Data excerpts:
+++

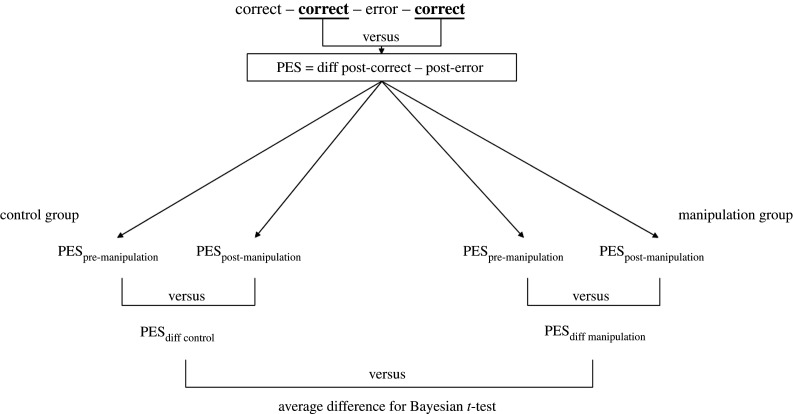
Schematic overview of the Dutilh et al. [27] method to calculate post-error slowing and the planned comparisons.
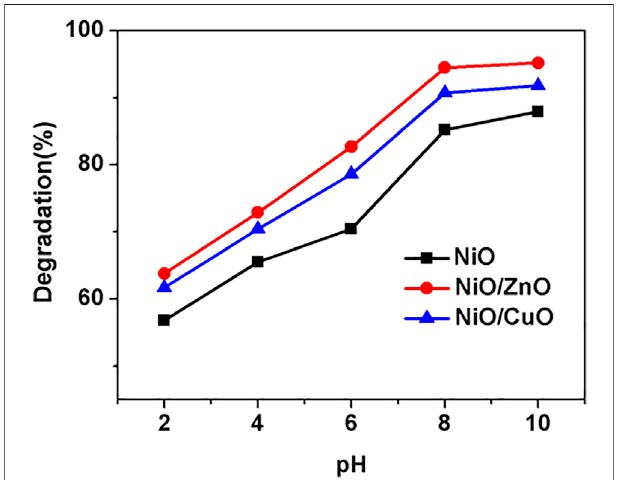
FIGURE 7 | Effect of MB concentration on photocatalytic degradation.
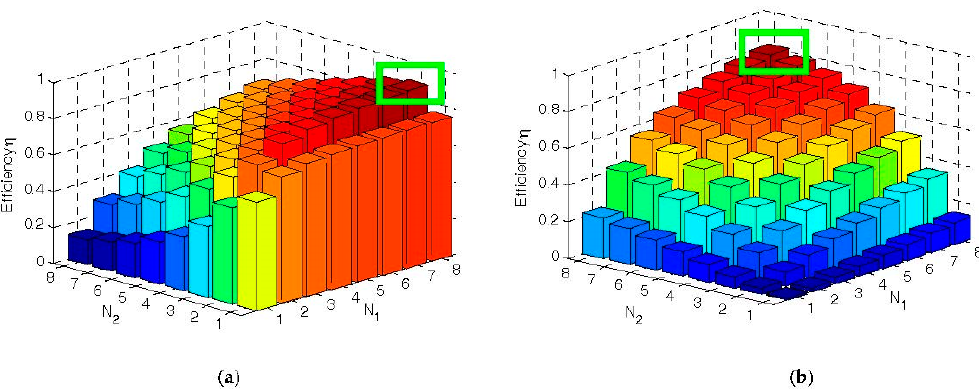
Figure 6. Efficiency vs. number of turns N 1 and N 2 considering SP topology ( a ) and Series-Series (SS) topology ( b ).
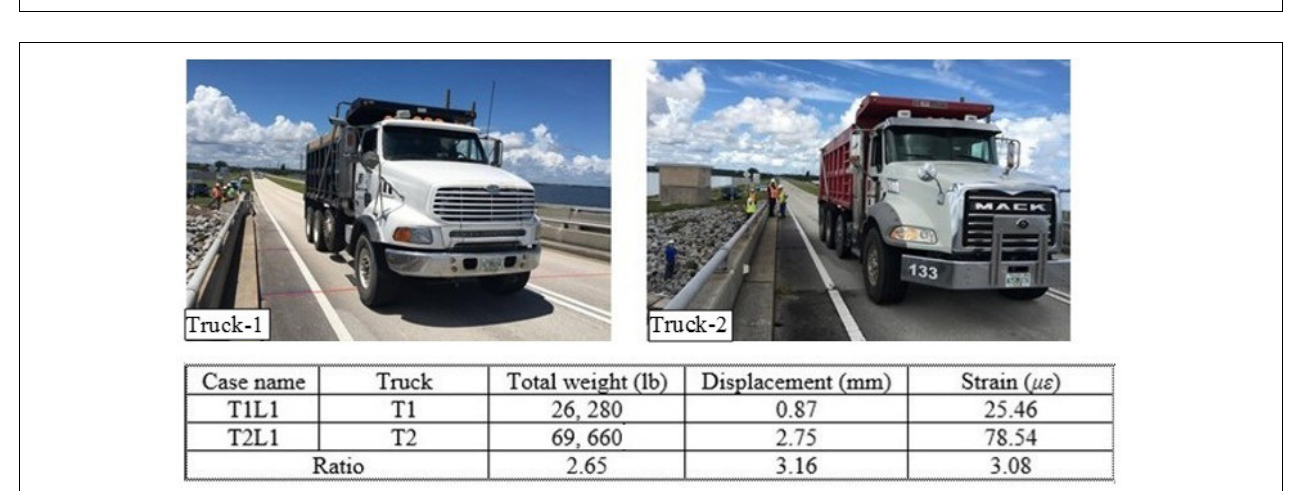
FIGURE 6 | Trucks loaded the left lane Truck-1 and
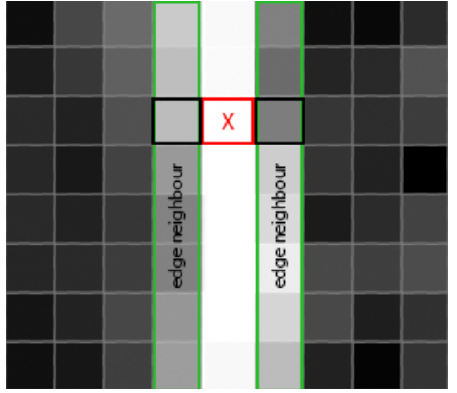
Figure 5. Example of a vertical edge.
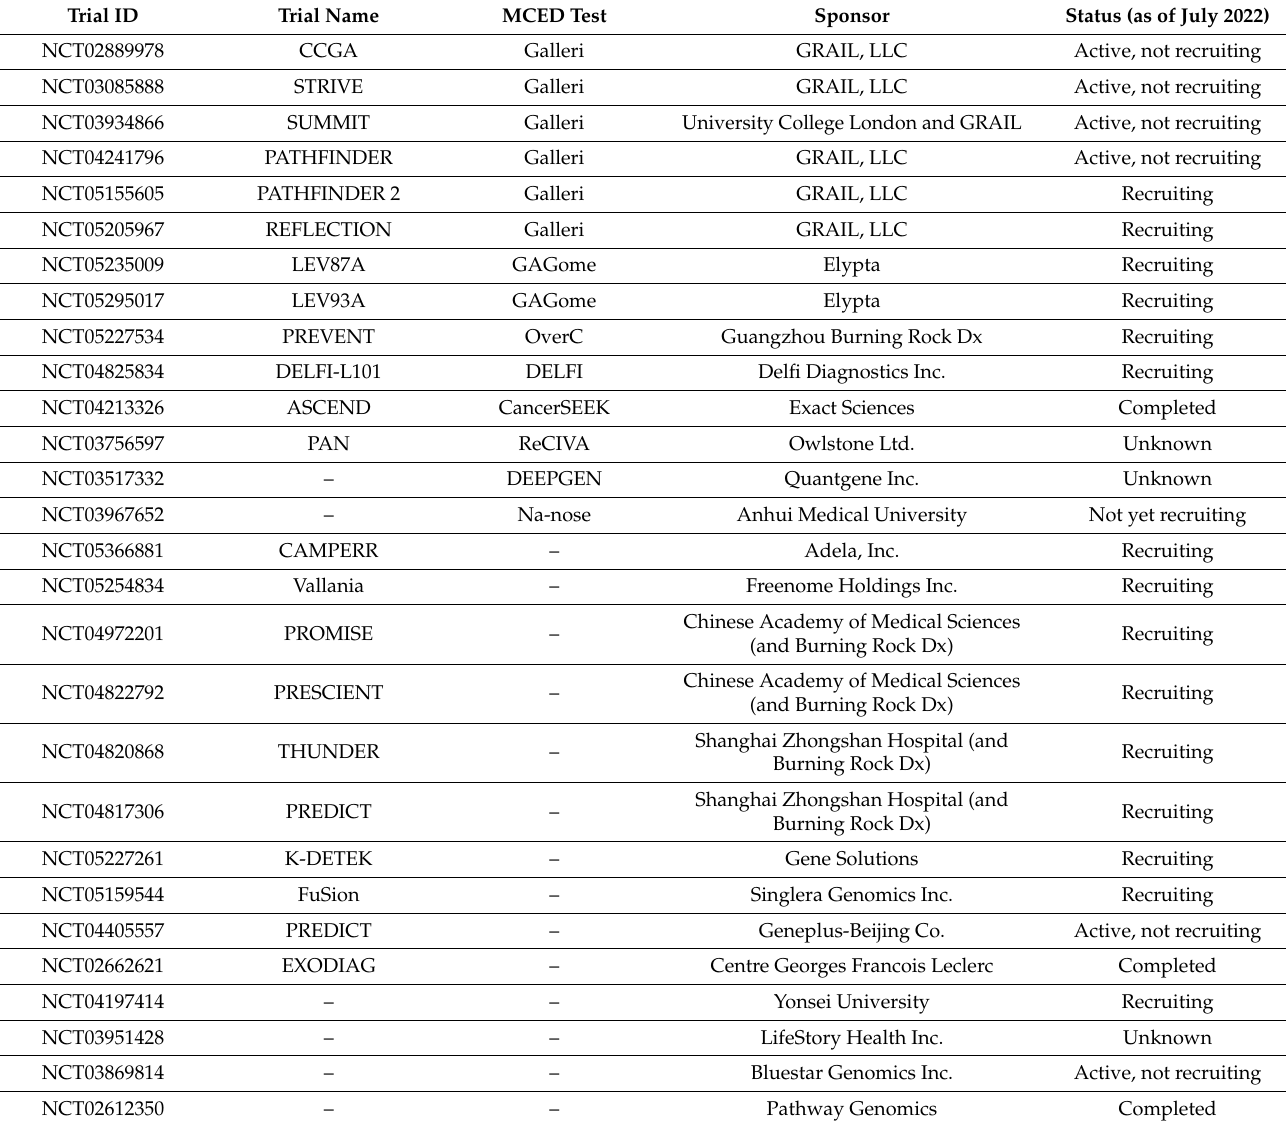
Table 3. Clinical trials conducted/ongoing for validation of multi-cancer early detection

+++

Assigned task: Without the pictures, restate all of the entries above verbatim.

Your response:
Schematic overview of the Dutilh et al. [27] method to calculate post-error slowing and the planned comparisons.
FIGURE 7 | Effect of MB concentration on photocatalytic degradation.
Figure 6. Efficiency vs. number of turns N 1 and N 2 considering SP topology ( a ) and Series-Series (SS) topology ( b ).
FIGURE 6 | Trucks loaded the left lane Truck-1 and
Figure 5. Example of a vertical edge.
Table 3. Clinical trials conducted/ongoing for validation of multi-cancer early detection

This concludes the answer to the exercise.